When the fact that I would be travelling to South Africa for eight weeks finally leaked and I began telling people the details pertaining to my trip, I usually stuck with one story: Seven months ago, while attending school, a wildlife conservation organization came to the university and made a presentation outlining the opportunities it offered to students. By chance I attended this information session with my roommate Kaitlyn. I remember it was a Thursday evening and the only reason I was still at the school was because I was finishing up a paper for my night class... that I happened to start that afternoon. During the session I discovered that Operation Wallacea operates 13 research sites worldwide and conducts anything from canopy surveying, reef research, and desert projects, to projects involving the largest mammals on earth, elephants. At that time it never crossed my mind that I would become involved in a research project, let alone ask my dad if I could travel to South Africa... without any supervision whatsoever.

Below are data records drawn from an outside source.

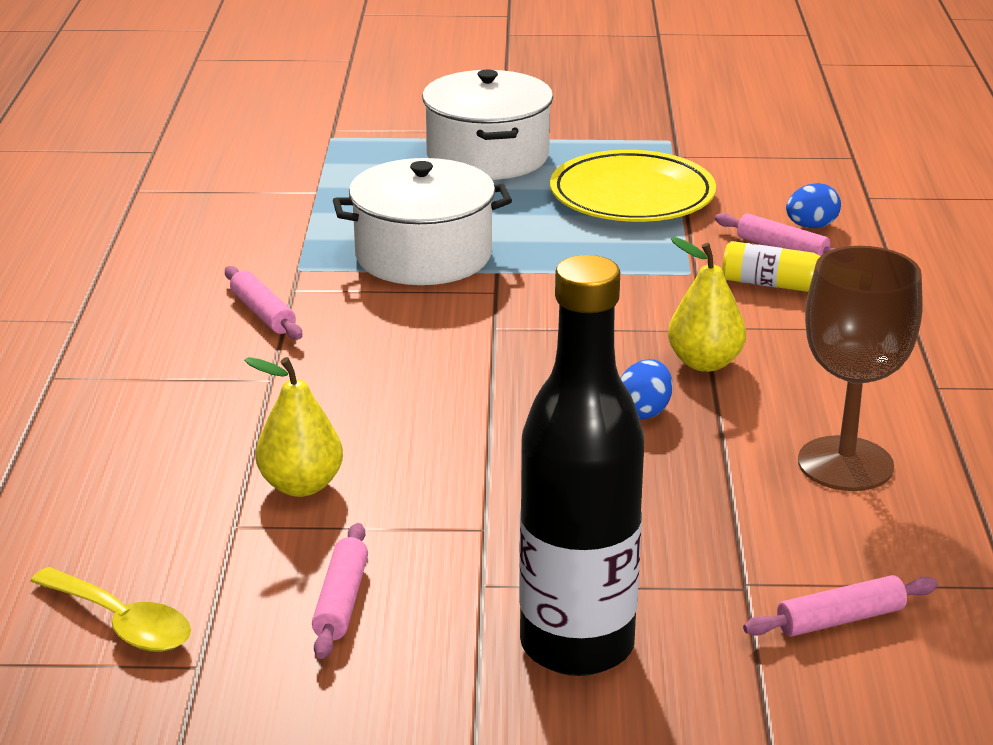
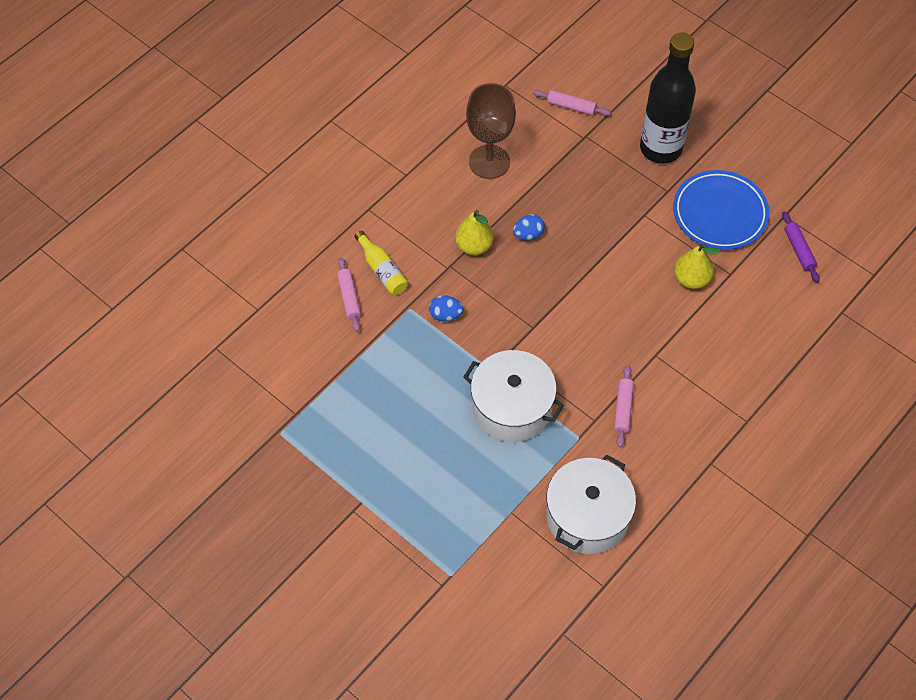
camera: 140 degrees left, 30 degrees up
(121, 623) = (799, 250): yellow spoon -> purple rolling pin
(341, 601) = (719, 213): pink rolling pin -> blue plate
(487, 156) = (390, 486): white pot -> white pot (587, 516)
(632, 196) = (362, 390): yellow plate -> none
(811, 226) = (314, 305): blue egg -> blue egg (445, 315)

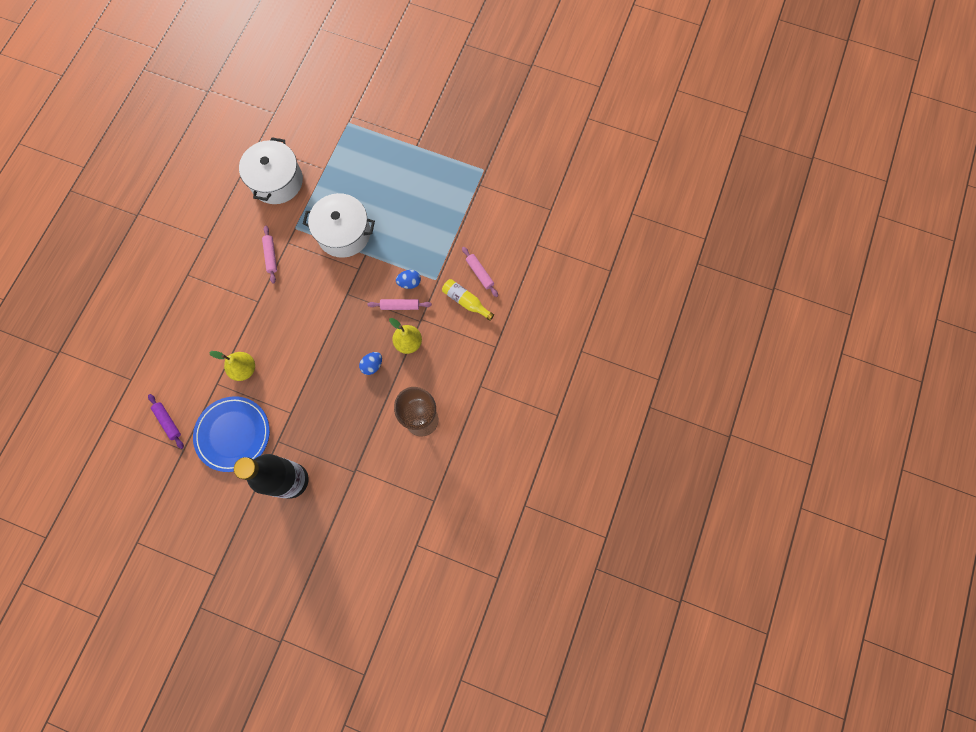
camera: 160 degrees right, 15 degrees up
(571, 106) = (374, 497): pink rolling pin -> pink rolling pin (400, 306)

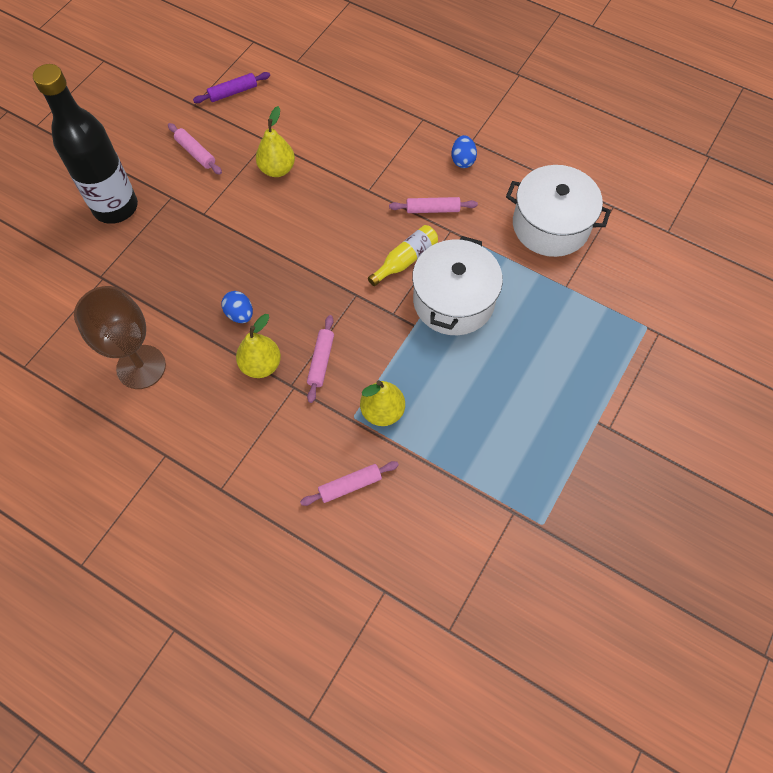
camera: 100 degrees right, 10 degrees down
(233, 434) = (196, 153): blue plate -> pink rolling pin
(409, 283) = (356, 379): blue egg -> blue egg (462, 160)
(429, 263) = (382, 411): none -> yellow pear
(466, 301) = (307, 456): yellow bottle -> yellow bottle (405, 260)

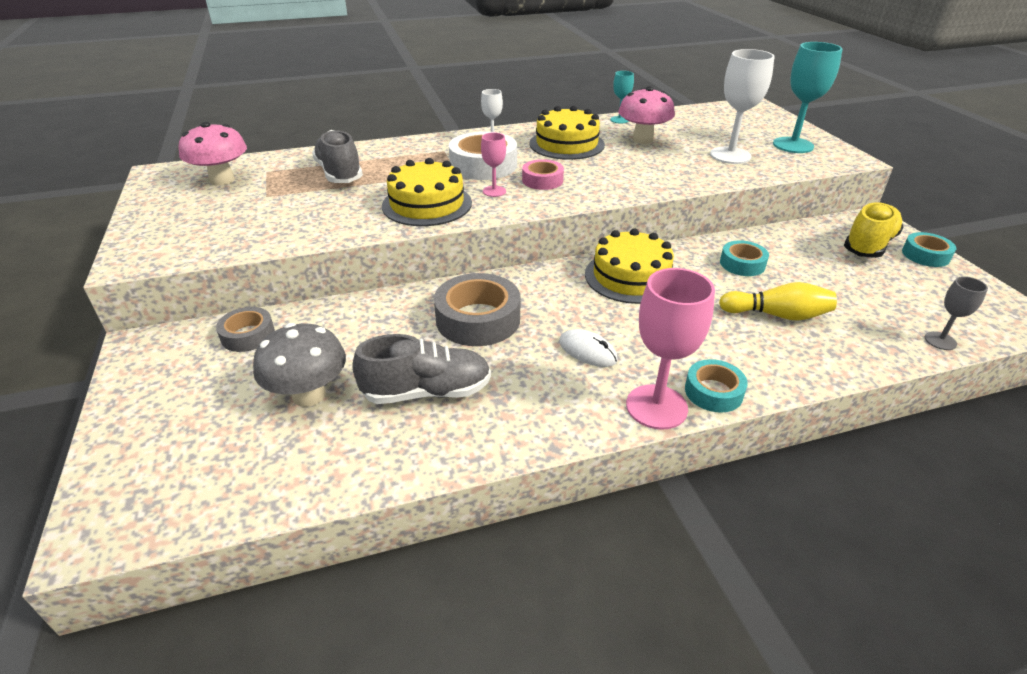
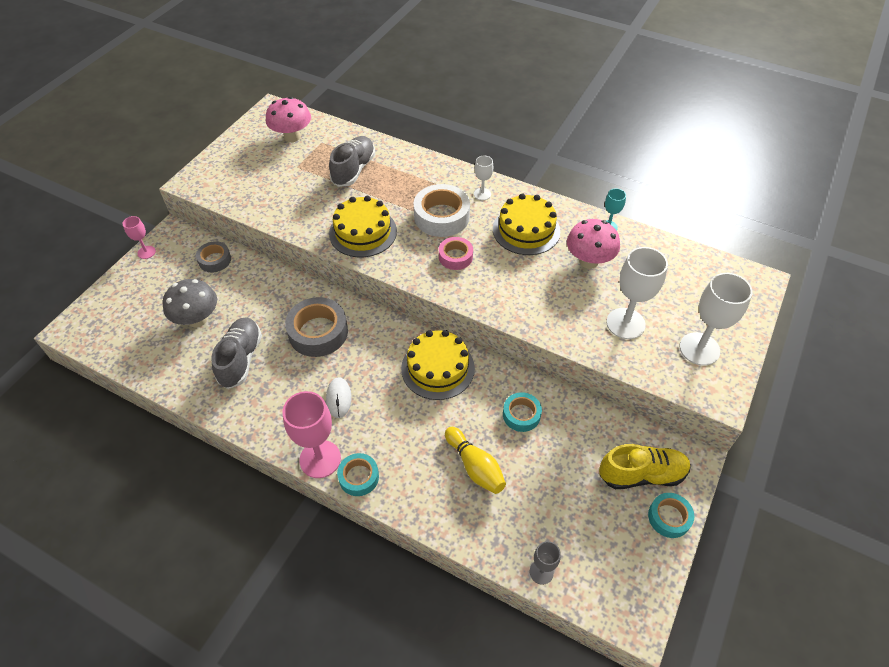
camera: 45 degrees right, 15 degrees up
(427, 392) = (241, 359): grey shoe -> grey shoe turned 120 degrees counterclockwise
(494, 191) = (413, 247): pink goblet -> pink goblet (146, 252)
(793, 145) = (699, 349): turquoise goblet -> white goblet

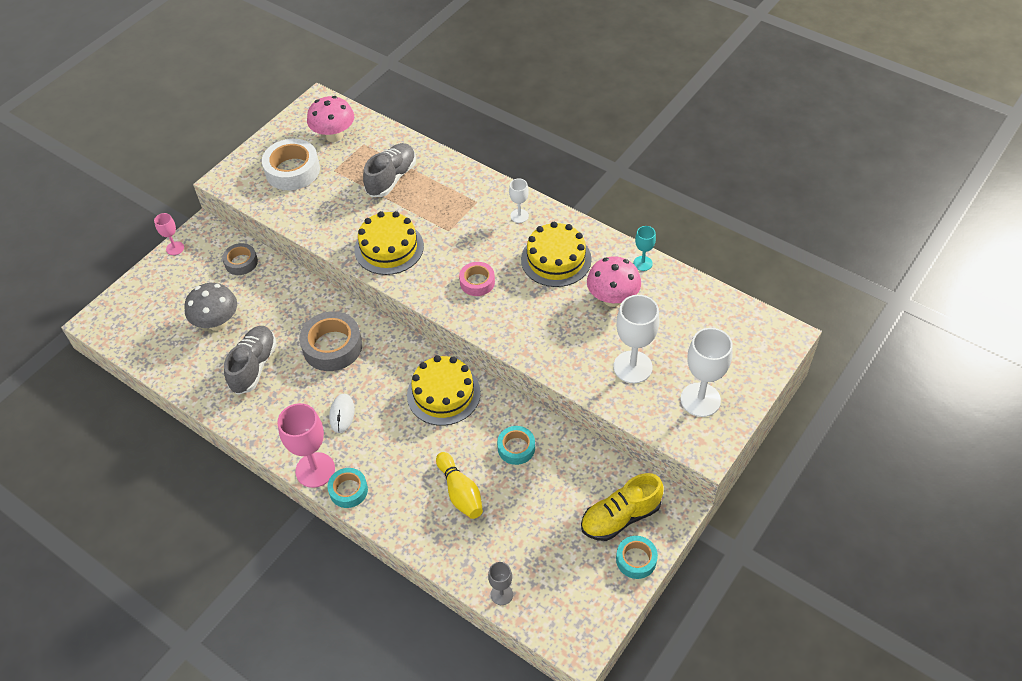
camera: 10 degrees right, 0 degrees up
(441, 216) = (472, 237): white tape -> white tape (292, 170)
(641, 474) = (620, 517): yellow shoe -> yellow shoe turned 150 degrees clockwise

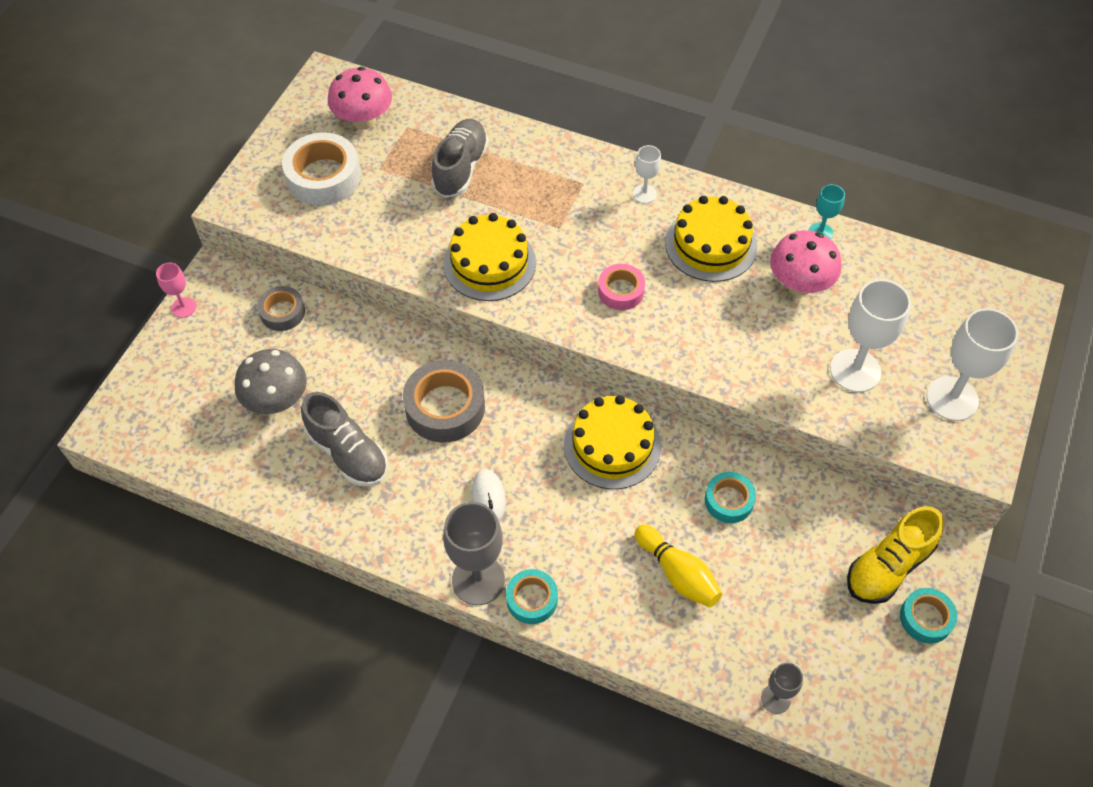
camera: 15 degrees left, 5 degrees up
(254, 366) = (348, 453): grey shoe -> grey shoe turned 135 degrees clockwise
(315, 470) = (478, 580): pink goblet -> grey goblet

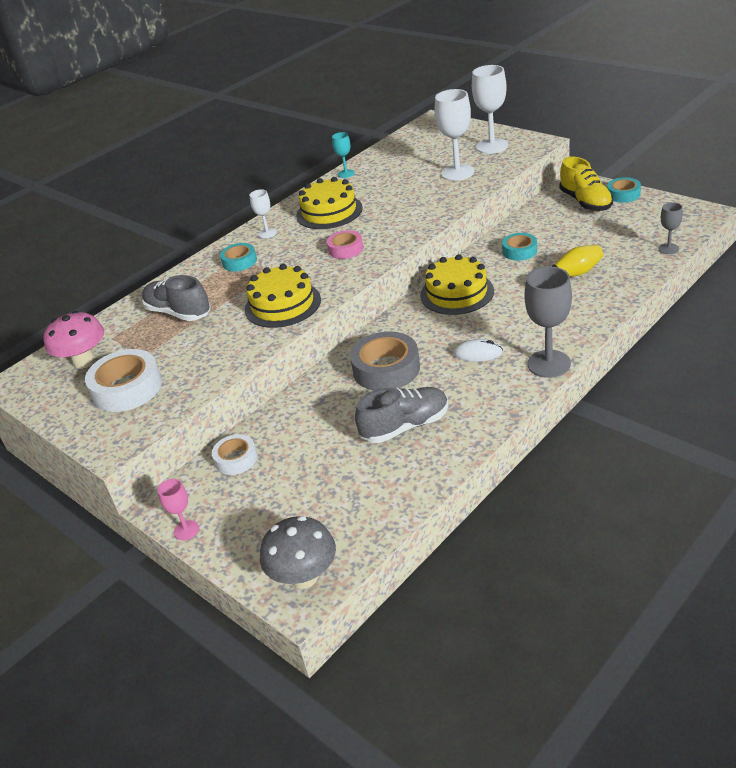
camera: 65 degrees left, 20 degrees down
(277, 401) = (331, 468): grey mushroom -> grey mushroom (304, 577)
(282, 312) = (236, 459): grey tape -> white tape
(532, 599) = (572, 339): turquoise tape -> turquoise tape (239, 262)
(799, 285) = (382, 184): pink mushroom -> none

My initial effort to become a part of the team that would be tracking 75 elephants in the Pongola Game Reserve was a failure. All the spots available for this dissertation project had been filled. It wasn't until a few weeks later that I received a follow-up email saying that a spot had opened up and it was mine. I was going to South Africa.
The other story doesn't involve "how" I had come across this opportunity, but "why" I had chosen to pursue it. The underlying cause for my fascination with these large herbivores began with a very very vague memory of the circus. I can't tell you how old I was, or who had gone with me that day (other than grandma of course), or how I had even gotten there. What I can tell you is that I remember seeing two of the largest animals I had ever seen, each adorned with a large back platform that allowed the circus attendees to ride them. One was coloured blue, the other red. Although I had been too afraid to climb the stairs that would have landed me atop one of the elephants, seeing them that day changed my life and is still continuing to do so.